Devleti yönetenler böyle hayati bir konuda gereken iradeyi gösteirken bürokrasi neden gerekli hazırlığı yapamıyor? Bizce bunun tek nedeni, böyle hayati bir konunun klasik bürokratik süreçler içerisinde halledilmeye çalışılmasıdır. Bürokrasi bu işte hızlı yol almak istiyorsa rutinin dışına çıkmaları ve esnek bir yapı kurmalıdır. Beyaz şapkalı yerli hackerlarla işbirliğine gitmekten çekinmemeliler. Yetenekli insanlarla çalışmalılar ve bunları devlet memuru olmaya zorlamamalılar.
Enerji koridoru haline gelmeye başlayan ülkemiz için siber güvenlik olmazsa olmaz bir konudur. Çünkü siber terörün öncelikli hedefleri enerji ağları ve mali sistemlerdir. Her iki konuda da başarılı çalışmaları olan ülkemizin siber bir felakete maruz kalmaması için bürokrasinin bir an önce tüm problemleri çözmesi gerekiyor. Yoksa yaşanacak bir felaket sonrasında kimse hesap dahi veremez.

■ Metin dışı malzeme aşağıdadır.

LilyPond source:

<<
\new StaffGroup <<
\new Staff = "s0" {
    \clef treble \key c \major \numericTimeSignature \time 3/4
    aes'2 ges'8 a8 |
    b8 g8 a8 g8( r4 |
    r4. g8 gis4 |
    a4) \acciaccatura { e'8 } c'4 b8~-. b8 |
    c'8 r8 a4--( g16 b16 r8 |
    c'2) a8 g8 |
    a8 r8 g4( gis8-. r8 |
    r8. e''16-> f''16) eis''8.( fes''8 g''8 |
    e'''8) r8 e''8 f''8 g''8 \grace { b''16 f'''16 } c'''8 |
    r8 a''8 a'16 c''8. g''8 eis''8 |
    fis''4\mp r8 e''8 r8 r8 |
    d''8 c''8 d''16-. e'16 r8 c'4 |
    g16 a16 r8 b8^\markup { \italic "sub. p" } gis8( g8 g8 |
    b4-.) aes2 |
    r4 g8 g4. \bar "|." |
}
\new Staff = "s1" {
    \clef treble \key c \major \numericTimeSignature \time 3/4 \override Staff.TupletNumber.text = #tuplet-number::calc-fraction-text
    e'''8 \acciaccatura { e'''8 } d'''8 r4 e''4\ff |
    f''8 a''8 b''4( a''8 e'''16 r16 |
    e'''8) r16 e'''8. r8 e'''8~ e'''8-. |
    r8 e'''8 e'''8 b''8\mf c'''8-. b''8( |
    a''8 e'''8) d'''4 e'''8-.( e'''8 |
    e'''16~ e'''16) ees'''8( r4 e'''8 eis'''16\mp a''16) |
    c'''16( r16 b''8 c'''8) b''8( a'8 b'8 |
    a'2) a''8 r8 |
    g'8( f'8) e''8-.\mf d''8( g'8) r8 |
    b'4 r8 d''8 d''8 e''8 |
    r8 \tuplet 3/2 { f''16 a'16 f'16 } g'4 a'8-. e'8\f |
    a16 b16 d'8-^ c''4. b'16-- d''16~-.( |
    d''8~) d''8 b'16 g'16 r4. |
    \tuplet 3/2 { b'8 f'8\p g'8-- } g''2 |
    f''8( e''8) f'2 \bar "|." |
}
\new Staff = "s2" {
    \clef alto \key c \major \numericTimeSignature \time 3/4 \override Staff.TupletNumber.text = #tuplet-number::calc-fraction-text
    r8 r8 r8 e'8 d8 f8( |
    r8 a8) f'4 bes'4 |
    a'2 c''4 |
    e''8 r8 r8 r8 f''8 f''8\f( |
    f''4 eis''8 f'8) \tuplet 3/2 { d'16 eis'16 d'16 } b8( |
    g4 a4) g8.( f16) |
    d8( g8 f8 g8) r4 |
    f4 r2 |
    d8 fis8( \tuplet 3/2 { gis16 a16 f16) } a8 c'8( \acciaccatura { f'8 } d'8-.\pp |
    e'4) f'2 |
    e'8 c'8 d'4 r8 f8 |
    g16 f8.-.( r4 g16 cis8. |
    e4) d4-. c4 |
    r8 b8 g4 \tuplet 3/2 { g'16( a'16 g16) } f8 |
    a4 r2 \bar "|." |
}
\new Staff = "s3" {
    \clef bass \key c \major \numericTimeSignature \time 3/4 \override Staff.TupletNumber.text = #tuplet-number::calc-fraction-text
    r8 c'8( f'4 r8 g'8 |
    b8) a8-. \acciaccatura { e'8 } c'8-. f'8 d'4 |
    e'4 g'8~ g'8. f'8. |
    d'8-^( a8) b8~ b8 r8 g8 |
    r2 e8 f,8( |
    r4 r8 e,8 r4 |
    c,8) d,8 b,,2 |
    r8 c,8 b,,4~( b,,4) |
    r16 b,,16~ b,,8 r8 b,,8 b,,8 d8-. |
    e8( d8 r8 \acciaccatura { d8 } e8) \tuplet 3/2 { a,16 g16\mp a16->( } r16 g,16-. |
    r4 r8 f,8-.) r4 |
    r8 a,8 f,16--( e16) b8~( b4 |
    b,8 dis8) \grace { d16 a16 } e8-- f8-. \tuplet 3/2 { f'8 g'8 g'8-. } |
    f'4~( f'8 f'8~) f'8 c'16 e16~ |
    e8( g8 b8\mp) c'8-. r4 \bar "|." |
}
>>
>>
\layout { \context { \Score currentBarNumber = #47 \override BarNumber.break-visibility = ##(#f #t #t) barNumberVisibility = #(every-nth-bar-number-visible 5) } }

Siber güvenlik ile ilgili bilgi almak için TÜBİTAK Ulusal Elektronik ve Kriptoloji Araştırma Enstitisü bünyesinde faaliyet gösteren Bilgisayar Olaylarına Müdahale Ekibi’ni (TR-BOME) 262-648 15 27 ve 312-427 73 66 numaralı telefonlardan arayabilirsiniz. Unutmadan söyleyeyim lütfen mesai saatlerinde arayın. Diğer zamanlarda söz konusu ekibimiz çalışmıyormuş.
(Bu yazının bir kısmı 28 Kasım 2010 tarihli Para dergisinde yayınlanmıştır.)